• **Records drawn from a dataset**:

========

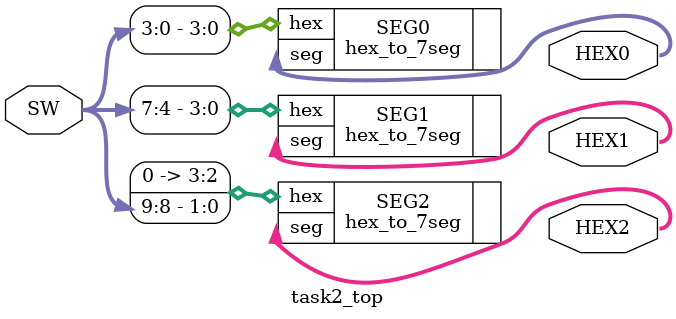
<source format=v>

module task2_top (
    SW,      // Input switches
    HEX0,    // Output to 7-segment display
    HEX1,
    HEX2
);

    input [9:0] SW;
    output [6:0] HEX0;
    output [6:0] HEX1;
    output [6:0] HEX2;
 
    // Instantiate the hex_to_7seg module
    hex_to_7seg SEG0 (
        .hex(SW[3:0]),    // Connect SW[3:0] to HEX0
        .seg(HEX0)
    );

    hex_to_7seg SEG1 (
        .hex(SW[7:4]),    // Connect SW[7:4] to HEX1
        .seg(HEX1)
    );

    hex_to_7seg SEG2 (
        .hex({2'b00, SW[9:8]}), // Zero-extend SW[9:8] to 4 bits and connect to HEX2
        .seg(HEX2)
    );

endmodule

</source>
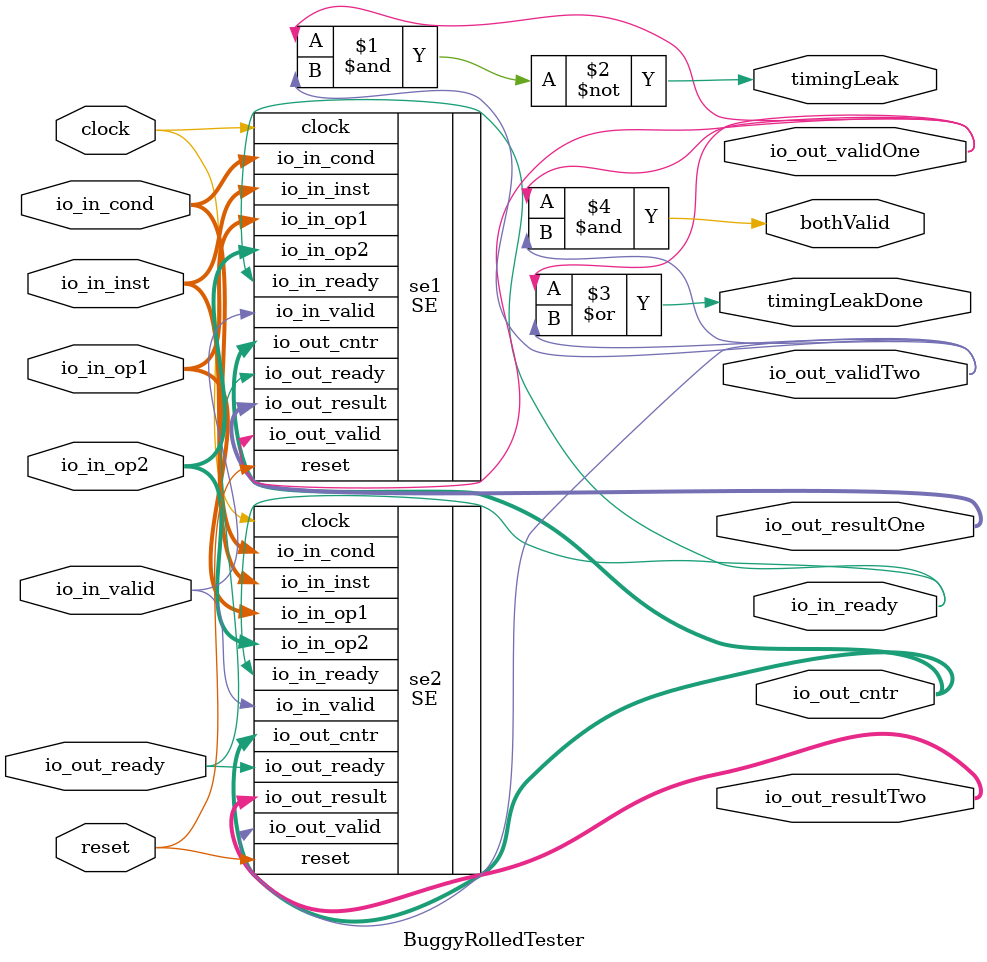
<source format=v>

`include "../SE_verilog/SE_buggy_rolled.v"

module BuggyRolledTester (
  input clock,
  input reset,
  input [7:0] io_in_inst,
  input [127:0] io_in_op1,
  input [127:0] io_in_op2,
  input [127:0] io_in_cond,
  input  io_in_valid,
  output io_in_ready,
  output [127:0] io_out_resultOne,
  output [127:0] io_out_resultTwo,
  output io_out_validOne,
  output io_out_validTwo,
  input io_out_ready,
  output [7:0] io_out_cntr,
  output timingLeak,
  output timingLeakDone,
  output bothValid
);

SE se1(
  .clock(clock),
  .reset(reset),
  .io_in_inst(io_in_inst),
  .io_in_op1(io_in_op1),
  .io_in_op2(io_in_op2),
  .io_in_cond(io_in_cond),
  .io_in_valid(io_in_valid),
  .io_in_ready(io_in_ready),
  .io_out_result(io_out_resultOne),
  .io_out_valid(io_out_validOne),
  .io_out_ready(io_out_ready),
  .io_out_cntr(io_out_cntr)
);

SE se2(
  .clock(clock),
  .reset(reset),
  .io_in_inst(io_in_inst),
  .io_in_op1(io_in_op1),
  .io_in_op2(io_in_op2),
  .io_in_cond(io_in_cond),
  .io_in_valid(io_in_valid),
  .io_in_ready(io_in_ready),
  .io_out_result(io_out_resultTwo),
  .io_out_valid(io_out_validTwo),
  .io_out_ready(io_out_ready),
  .io_out_cntr(io_out_cntr)
);

assign timingLeak = ~(io_out_validOne & io_out_validTwo);
assign timingLeakDone = io_out_validOne | io_out_validTwo;
assign bothValid = io_out_validOne & io_out_validTwo;

endmodule
</source>
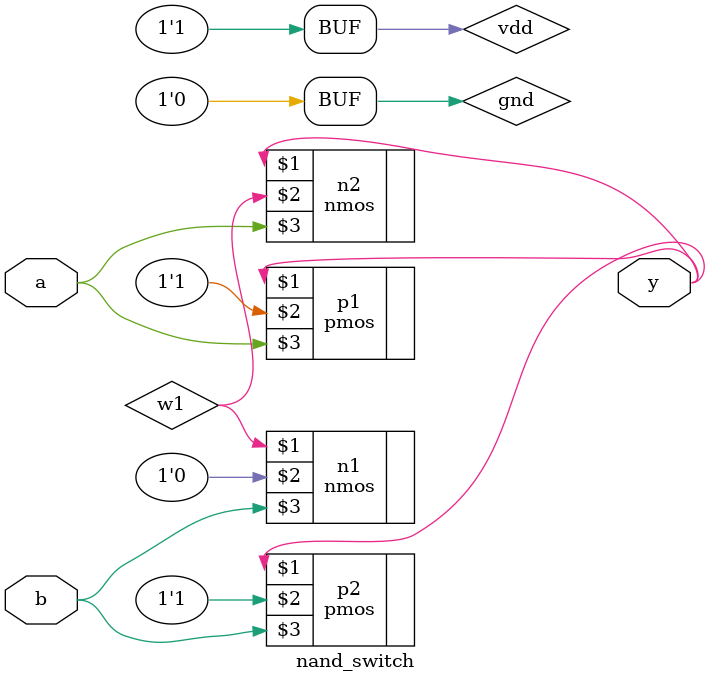
<source format=v>
`timescale 1ns / 1ps


module nand_switch(input a,b,output y);
wire w1;
supply0 gnd;
supply1 vdd;
pmos p1(y,vdd,a);
pmos p2(y,vdd,b);
nmos n1(w1,gnd,b);
nmos n2(y,w1,a);
endmodule

</source>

========

• **About this task**:
Filter the lines above, keeping and copying those that contain "assign".

• **Result below**:
assign timingLeak = ~(io_out_validOne & io_out_validTwo);
assign timingLeakDone = io_out_validOne | io_out_validTwo;
assign bothValid = io_out_validOne & io_out_validTwo;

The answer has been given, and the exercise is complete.